HM Revenue and Customs is changing the systems it uses to support its Real Time Information (RTI) system, and is delaying fining employers who don't fully adopt the replacement PAYE system.
HMRC originally said it would start charging interest and fining firms for not filing and making payments in time under RTI from 6 April.
Companies have to integrate their financial systems with RTI in order for them to make those payments to HMRC.
Despite previously saying the vast majority of firms were RTI-compliant, HMRC now says: "RTI is a big change and HMRC and some employers are continuing to learn.
"Having listened to customer feedback, HMRC has decided to stagger the start of the new in-year late filing and payment penalties, to give employers more time to adapt to reporting in real time."
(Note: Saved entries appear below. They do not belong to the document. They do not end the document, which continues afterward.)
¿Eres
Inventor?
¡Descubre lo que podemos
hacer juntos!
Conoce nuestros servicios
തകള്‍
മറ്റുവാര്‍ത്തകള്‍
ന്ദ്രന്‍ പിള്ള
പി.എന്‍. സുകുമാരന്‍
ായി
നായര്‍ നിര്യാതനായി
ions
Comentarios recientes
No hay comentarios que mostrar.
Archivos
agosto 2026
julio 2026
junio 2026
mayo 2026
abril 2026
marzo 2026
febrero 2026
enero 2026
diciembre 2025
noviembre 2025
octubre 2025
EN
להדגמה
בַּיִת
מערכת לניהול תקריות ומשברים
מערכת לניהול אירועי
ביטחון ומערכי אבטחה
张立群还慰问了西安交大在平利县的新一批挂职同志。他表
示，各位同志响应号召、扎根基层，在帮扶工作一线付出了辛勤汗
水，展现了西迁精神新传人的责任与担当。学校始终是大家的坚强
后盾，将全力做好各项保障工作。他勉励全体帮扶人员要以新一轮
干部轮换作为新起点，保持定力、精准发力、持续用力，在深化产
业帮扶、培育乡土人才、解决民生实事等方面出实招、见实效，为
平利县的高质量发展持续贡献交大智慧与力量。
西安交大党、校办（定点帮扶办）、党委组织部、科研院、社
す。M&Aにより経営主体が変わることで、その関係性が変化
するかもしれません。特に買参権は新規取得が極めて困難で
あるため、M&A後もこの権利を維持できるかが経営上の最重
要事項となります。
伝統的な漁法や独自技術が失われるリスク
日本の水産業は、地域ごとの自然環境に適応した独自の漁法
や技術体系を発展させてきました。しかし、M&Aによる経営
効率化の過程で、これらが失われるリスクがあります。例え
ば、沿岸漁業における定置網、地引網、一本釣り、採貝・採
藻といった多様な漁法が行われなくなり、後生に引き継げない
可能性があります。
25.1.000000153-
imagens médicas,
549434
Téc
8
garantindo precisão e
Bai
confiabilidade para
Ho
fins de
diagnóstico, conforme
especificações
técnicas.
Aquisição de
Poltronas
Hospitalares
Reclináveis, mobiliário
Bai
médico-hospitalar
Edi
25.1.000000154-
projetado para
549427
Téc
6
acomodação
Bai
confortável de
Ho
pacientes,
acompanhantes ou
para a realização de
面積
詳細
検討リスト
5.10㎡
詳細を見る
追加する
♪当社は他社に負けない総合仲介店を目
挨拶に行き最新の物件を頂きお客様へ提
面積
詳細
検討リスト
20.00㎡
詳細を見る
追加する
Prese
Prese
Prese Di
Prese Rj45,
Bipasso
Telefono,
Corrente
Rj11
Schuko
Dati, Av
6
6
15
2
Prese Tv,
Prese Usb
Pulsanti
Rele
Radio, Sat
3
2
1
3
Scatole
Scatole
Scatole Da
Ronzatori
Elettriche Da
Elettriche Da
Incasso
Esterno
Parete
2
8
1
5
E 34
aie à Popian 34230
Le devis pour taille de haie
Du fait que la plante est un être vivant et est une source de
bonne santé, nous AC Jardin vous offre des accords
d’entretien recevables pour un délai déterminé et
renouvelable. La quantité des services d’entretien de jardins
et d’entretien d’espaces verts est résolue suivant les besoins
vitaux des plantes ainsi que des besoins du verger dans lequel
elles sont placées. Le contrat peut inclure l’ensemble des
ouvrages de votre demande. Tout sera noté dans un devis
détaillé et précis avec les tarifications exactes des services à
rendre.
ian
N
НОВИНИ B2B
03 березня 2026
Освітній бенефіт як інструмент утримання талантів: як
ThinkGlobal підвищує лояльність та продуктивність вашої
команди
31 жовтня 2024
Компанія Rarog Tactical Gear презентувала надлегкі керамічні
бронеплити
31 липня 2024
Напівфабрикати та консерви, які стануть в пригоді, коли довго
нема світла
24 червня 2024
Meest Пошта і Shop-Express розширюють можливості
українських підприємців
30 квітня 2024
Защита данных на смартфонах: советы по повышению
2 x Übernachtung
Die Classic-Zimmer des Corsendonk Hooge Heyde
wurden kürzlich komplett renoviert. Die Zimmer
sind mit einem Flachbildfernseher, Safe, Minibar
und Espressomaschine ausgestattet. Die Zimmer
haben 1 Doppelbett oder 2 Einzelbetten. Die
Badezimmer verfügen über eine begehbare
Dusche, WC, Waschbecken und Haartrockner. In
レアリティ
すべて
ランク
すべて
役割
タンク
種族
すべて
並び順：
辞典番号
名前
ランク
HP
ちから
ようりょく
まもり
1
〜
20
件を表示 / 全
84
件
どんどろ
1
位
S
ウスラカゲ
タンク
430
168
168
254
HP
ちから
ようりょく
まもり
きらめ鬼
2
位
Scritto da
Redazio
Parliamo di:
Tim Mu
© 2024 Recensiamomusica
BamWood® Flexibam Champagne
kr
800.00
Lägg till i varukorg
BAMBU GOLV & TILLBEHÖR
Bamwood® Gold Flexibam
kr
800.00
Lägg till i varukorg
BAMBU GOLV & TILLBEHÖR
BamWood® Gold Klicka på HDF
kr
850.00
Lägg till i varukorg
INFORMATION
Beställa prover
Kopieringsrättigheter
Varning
The new timetable will be:
April 2014 - in-year interest on any in-year payments not made by the due date October 2014 - automatic in-year late filing penalties
April 2015 - automatic in-year late payment penalties
At the same time, HMRC is changing its systems to cope. It says it has worked closely with the Department for Work and Pensions (DWP) to ensure that RTI will support the operation of the government's new Universal Credit system, which brings together means-tested in and out-of-work benefits.
The Universal Credit system has already experienced IT problems and is behind schedule.
HMRC director general for personal tax, Ruth Owen, said: “The introduction of RTI is going extremely well for the majority of employers but there are still some who need a bit of time to adapt fully to the changes.
"This additional time will give us the opportunity to ensure that improvements to our internal systems are working, to learn from them and to provide better customer support to employers who need more time to adapt.”
Forthcoming changes to HMRC systems include, from April 2014, HMRC will introduce a new RTI "Late Reporting Reason" data item. This will allow employers to tell HMRC why they are submitting data late – for example, if they are correcting an earlier submission.
HMRC says it is also enhancing its internal systems to include additional safeguards, for example, to automatically correct some types of common employer errors.
HMRC will also suspend the issue of electronic generic notification alerts for late payment and non filing until April 2014.
HMRC will still issue late payment penalties manually for 2014-15, as it has done in previous years.
Employers will be able to see the amount of interest being accrued in their online tax account, but HMRC won’t seek payment until the debt is settled.